▶ [THE TASK]
Return the data. Every word must match.
*** Opening AVAILABLE DATA ***
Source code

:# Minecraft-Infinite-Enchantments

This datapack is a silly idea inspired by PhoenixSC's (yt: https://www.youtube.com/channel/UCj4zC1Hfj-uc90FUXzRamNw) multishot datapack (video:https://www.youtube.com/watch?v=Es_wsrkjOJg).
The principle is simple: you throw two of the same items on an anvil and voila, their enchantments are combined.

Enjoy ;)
*** Closing AVAILABLE DATA ***
▶ [THE ANSWER]
Source code

:# Minecraft-Infinite-Enchantments

This datapack is a silly idea inspired by PhoenixSC's (yt: https://www.youtube.com/channel/UCj4zC1Hfj-uc90FUXzRamNw) multishot datapack (video:https://www.youtube.com/watch?v=Es_wsrkjOJg).
The principle is simple: you throw two of the same items on an anvil and voila, their enchantments are combined.

Enjoy ;)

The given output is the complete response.